Cobalt, copper and nickel-embedded chitosan/PAAS composite nanofiber mats as efficient heterogeneous catalysts for air oxidation of benzoin to benzil

• Published in: Cellulose (London) Vol. 26; no. 11; pp. 6769 - 6783
• Main Authors: Shao, Linjun, Xing, Guiying, Qi, Chenze
• Format: Journal Article
• Language: English
• Published: Dordrecht Springer Netherlands 30.07.2019; Springer Nature B.V
• Subjects: Benzil; Benzoin; Bioorganic Chemistry; Catalysis; Catalysts; Catalytic activity; Ceramics; Chelation; Chemistry; Chemistry and Materials Science; Chitosan; Cobalt; Composites; Copper; Glass; Imines; Mats; Moisture content; Nanofibers; Natural Materials; Nickel; Organic Chemistry; Original Research; Oxidation; Physical Chemistry; Polyacrylic acid; Polymer Sciences; Sodium salts; Sustainable Development; Transition metals; Chitosan nanofiber; Electrospinning; Air oxidation of benzoin; Embed; First-row transition metal
• ISSN: 0969-0239; 1572-882X
• DOI: 10.1007/s10570-019-02548-0

We have applied electrospinning technique to embed cobalt, copper and nickel catalysts inside chitosan (CS) and polyacrylic acid sodium salt (PAAS) composite nanofiber mats (M@CS/PAAS) (M = Co 2+ , Cu 2+ and Ni 2+ ) as stable heterogeneous catalysts. Scanning electron microscopic analysis shows that the resultant M@CS/PAAS composite mats are bead-free and cylindrical nanofibers with mean diameter ranging from 474 to 504 nm, and the incorporated transition metal catalysts are homogeneously distributed inside the nanofibers in tight chelation with the chitosan amine groups. The M@CS/PAAS nanofiber mats exhibited excellent catalytic activity for atmospheric air oxidation of benzoin to benzil, and are much more stable than those prepared by conventional wetness impregnation (M-CS/PAAS nanofiber mats). Moreover, their catalytic activities and stabilities could be further enhanced by introduction of additional ligands through Schiff base transformation of the chitosan pendant amine groups.

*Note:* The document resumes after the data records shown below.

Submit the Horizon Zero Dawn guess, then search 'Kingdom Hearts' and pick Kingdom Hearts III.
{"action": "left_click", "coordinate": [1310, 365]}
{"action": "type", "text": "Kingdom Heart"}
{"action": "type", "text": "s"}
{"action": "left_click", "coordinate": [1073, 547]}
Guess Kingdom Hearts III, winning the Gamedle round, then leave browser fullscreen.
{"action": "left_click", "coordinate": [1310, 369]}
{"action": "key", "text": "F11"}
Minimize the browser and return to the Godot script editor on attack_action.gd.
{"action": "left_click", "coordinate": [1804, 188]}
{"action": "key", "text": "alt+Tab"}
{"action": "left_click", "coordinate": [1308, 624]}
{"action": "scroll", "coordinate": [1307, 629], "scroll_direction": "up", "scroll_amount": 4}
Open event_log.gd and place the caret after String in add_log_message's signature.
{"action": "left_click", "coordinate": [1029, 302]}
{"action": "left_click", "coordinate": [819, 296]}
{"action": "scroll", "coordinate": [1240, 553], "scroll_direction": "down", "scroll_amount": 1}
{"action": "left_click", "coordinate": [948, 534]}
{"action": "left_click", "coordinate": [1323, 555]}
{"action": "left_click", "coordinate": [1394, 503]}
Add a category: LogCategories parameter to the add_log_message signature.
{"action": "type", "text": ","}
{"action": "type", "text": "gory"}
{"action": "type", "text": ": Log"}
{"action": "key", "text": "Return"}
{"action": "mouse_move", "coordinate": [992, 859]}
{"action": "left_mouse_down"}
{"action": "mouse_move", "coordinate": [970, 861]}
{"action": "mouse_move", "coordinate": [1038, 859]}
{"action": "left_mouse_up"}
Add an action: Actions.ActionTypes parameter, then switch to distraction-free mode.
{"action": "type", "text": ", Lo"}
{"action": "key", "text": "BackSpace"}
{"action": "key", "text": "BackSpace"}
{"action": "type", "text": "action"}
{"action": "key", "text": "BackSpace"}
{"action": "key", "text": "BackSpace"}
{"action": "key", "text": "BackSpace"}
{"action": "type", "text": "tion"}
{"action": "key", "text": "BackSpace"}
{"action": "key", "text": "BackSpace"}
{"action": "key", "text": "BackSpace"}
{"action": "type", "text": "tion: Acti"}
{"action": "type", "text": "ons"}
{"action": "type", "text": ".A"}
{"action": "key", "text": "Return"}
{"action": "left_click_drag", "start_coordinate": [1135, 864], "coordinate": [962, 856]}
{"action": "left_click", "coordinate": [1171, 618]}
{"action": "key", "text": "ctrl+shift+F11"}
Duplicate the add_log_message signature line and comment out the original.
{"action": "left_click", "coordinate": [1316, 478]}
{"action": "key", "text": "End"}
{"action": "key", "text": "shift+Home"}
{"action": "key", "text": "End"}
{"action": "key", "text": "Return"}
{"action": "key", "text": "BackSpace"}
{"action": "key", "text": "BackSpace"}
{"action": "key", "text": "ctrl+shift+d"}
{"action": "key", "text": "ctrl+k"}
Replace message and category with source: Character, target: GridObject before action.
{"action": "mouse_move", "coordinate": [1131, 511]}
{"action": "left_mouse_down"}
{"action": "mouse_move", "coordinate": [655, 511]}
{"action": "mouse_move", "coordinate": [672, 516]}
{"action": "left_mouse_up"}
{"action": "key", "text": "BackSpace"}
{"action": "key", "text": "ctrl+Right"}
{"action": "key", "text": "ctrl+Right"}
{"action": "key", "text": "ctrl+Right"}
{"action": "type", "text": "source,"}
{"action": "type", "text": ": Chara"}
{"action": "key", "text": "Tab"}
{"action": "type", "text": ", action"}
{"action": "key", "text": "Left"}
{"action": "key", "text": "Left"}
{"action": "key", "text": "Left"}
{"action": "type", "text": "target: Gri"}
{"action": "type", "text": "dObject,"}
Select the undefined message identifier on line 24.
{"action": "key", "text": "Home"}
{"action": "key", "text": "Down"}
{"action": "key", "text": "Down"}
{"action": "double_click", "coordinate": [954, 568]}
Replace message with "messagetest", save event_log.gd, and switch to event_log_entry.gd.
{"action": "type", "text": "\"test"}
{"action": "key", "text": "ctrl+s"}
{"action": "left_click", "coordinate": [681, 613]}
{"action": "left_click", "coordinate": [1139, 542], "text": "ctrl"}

The free volume holes of the nanofibers were estimated to be considerably larger than the reactant and product molecules, allowing them to freely migrate around the internal catalytic sites. Taken together, we have demonstrated a straightforward approach to prepare efficient and recyclable heterogeneous catalysts derived from the first-row transition metal catalysts by entrapping them inside the chitosan/PAAS composite nanofibers.